Sensors: Verifying Quality
A production agent needs monitoring. Not just "is it running?" but "is the output correct and useful?" This includes:
- Automated evaluations that check output quality against defined criteria
- Human-in-the-loop checkpoints for high-stakes decisions
- Output parsers that validate format and content before delivery
- Performance dashboards that track accuracy, latency, and user satisfaction over time
Data Context Pipelines: Feeding the Right Information
The best harness connects to the right data at the right time. Standards like MCP (Model Context Protocol) from Anthropic, A2A (Agent-to-Agent Protocol) from Google, and the emerging NIST AI Agent Standards are making this interoperable — meaning your harness can work across platforms, not just one vendor's ecosystem.
Skills: The Building Blocks of Enterprise AI
Within the harness, skills are the modular, reusable capabilities that agents draw on. Think of them as the specific things an agent knows how to do: process a claim, draft an email, analyse a spreadsheet, generate a report.
The breakthrough in 2026 is that skills are becoming portable. A skill file designed for Claude Code also works in Codex CLI, Gemini CLI, Cursor, and GitHub Copilot. ServiceNow opened its entire agent skills platform to every developer, from any tool.
This means the investment you make in building enterprise skills isn't locked to one platform.

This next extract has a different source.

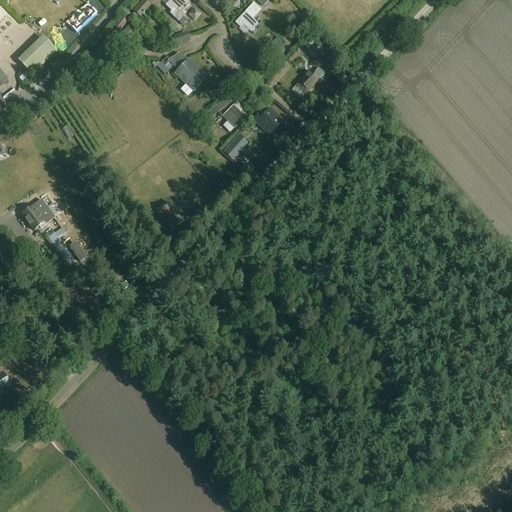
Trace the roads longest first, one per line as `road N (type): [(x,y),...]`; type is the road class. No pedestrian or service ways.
road 1 (unclassified): [(0,456),(311,127)]
road 2 (track): [(311,127),(432,0)]
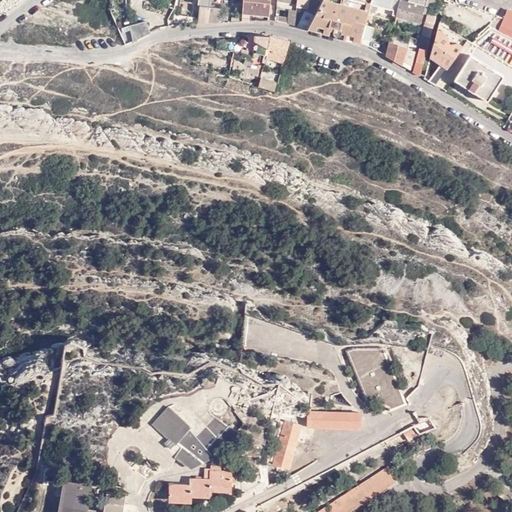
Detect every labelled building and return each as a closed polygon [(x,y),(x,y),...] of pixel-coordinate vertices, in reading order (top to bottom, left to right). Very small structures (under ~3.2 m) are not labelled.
[(243,0),(243,13),(250,14),(268,16),(269,0),(243,0)] [(334,35),(336,37),(339,37),(341,35),(341,33),(341,31),(340,30),(341,26),(343,26),(346,31),(363,35),(366,25),(370,12),(371,5),(372,0),(322,0),(315,16),(311,22),(331,27),(334,28),(333,33),(334,35)] [(376,6),(393,10),(398,12),(401,0),(372,0),(371,5),(376,6)] [(401,0),(398,12),(397,17),(401,17),(422,23),(427,0),(401,0)] [(449,0),(436,0),(440,2),(437,14),(441,16),(473,32),(477,37),(498,16),(473,8),(460,6),(449,0)] [(289,10),(296,10),(297,6),(297,3),(277,1),(277,8),(289,10)] [(197,25),(207,24),(208,17),(209,16),(210,8),(205,7),(199,6),(197,25)] [(207,24),(218,24),(220,8),(210,8),(209,16),(208,17),(207,24)] [(288,24),(295,26),(296,10),(289,10),(289,18),(288,24)] [(390,22),(395,24),(397,17),(398,12),(393,10),(390,22)] [(511,12),(507,10),(503,18),(511,19),(511,12)] [(298,27),(308,29),(309,28),(311,22),(315,16),(305,11),(298,27)] [(427,50),(437,15),(428,13),(425,25),(424,33),(421,48),(417,61),(413,72),(420,76),(423,63),(427,50)] [(275,22),(288,24),(289,18),(276,15),(275,22)] [(511,19),(503,18),(500,26),(498,31),(511,37),(511,19)] [(330,32),(331,27),(311,22),(309,28),(329,33),(330,32)] [(460,51),(468,40),(439,23),(436,35),(460,51)] [(130,26),(134,43),(142,39),(139,24),(130,26)] [(363,35),(363,38),(371,40),(375,28),(366,25),(363,35)] [(344,36),(362,41),(363,38),(363,35),(346,31),(344,36)] [(432,52),(450,66),(460,51),(436,35),(432,52)] [(271,38),(255,37),(254,43),(267,49),(271,38)] [(291,42),(271,38),(267,49),(267,51),(286,59),(291,42)] [(301,50),(303,44),(294,41),(292,47),(301,50)] [(402,66),(411,71),(412,65),(416,51),(408,49),(408,47),(394,43),(390,42),(386,56),(402,66)] [(267,49),(254,43),(254,53),(260,55),(266,56),(267,51),(267,49)] [(286,59),(267,51),(266,56),(265,58),(272,61),(274,59),(284,64),(286,59)] [(429,81),(437,86),(450,66),(432,52),(430,57),(440,64),(429,81)] [(489,102),(505,76),(471,55),(455,80),(489,102)] [(260,72),(257,72),(249,70),(247,77),(258,80),(260,72)] [(277,91),(280,81),(265,77),(262,86),(277,91)] [(354,347),(346,351),(368,404),(373,402),(389,408),(390,411),(406,405),(382,346),(354,347)] [(170,406),(153,424),(169,439),(166,442),(172,449),(178,442),(184,448),(178,457),(191,468),(214,457),(238,432),(229,426),(207,449),(189,430),(191,427),(170,406)] [(308,428),(337,427),(336,412),(308,412),(308,428)] [(336,412),(337,427),(359,428),(359,413),(336,412)] [(436,427),(430,418),(425,418),(413,425),(413,426),(418,434),(436,427)] [(268,462),(273,463),(284,421),(280,420),(268,462)] [(284,421),(273,463),(273,464),(290,468),(301,426),(284,421)] [(405,442),(418,434),(413,426),(400,433),(405,442)] [(320,511),(347,511),(395,480),(387,467),(320,511)] [(220,471),(211,470),(210,479),(211,479),(211,489),(231,489),(231,471),(220,471)] [(126,490),(142,491),(143,474),(127,474),(126,490)] [(211,479),(210,479),(191,478),(191,485),(190,495),(211,496),(211,489),(211,479)] [(190,495),(191,485),(171,484),(170,501),(190,501),(190,495)] [(62,511),(95,511),(83,510),(86,489),(67,485),(62,511)] [(501,489),(498,493),(506,499),(509,494),(501,489)] [(107,492),(102,511),(121,511),(125,495),(107,492)]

It's an asset that works across your entire AI stack.
As Fortune reported: "The future belongs to the developer who masters the ability to break down human expertise into reusable agent skills."
What This Means for Your Business
If you're investing in AI — whether it's Microsoft Copilot, Claude, ChatGPT, or something else — the model is table stakes. Everyone has access to the same models.
The differentiation is in the harness:
- How well your agents are defined and governed
- How reliably they perform under real conditions
- How portably your skills work across platforms
- How confidently your team can use and trust the outputs
Models are commoditising. The harness is the competitive advantage.
Where to Start
You don't need to build everything at once. Start with one agent doing one job well:
- Pick a real workflow — something your team does repeatedly that has clear inputs and outputs
- Write the guide — define exactly how the agent should behave, including edge cases and escalation rules
- Build the sensors — how will you know if the output is good? Define the checks before you deploy
- Connect the context — what data does the agent need? Map the sources and build the pipeline
- Coach the team — a tool nobody trusts is a tool nobody uses. Training and transparency are part of the harness
Then iterate. Improve the guide based on what you learn. Tighten the sensors. Expand the context. Build the next skill.
This is the discipline that separates AI demos from AI that ships. And it's the discipline we help organisations build every day.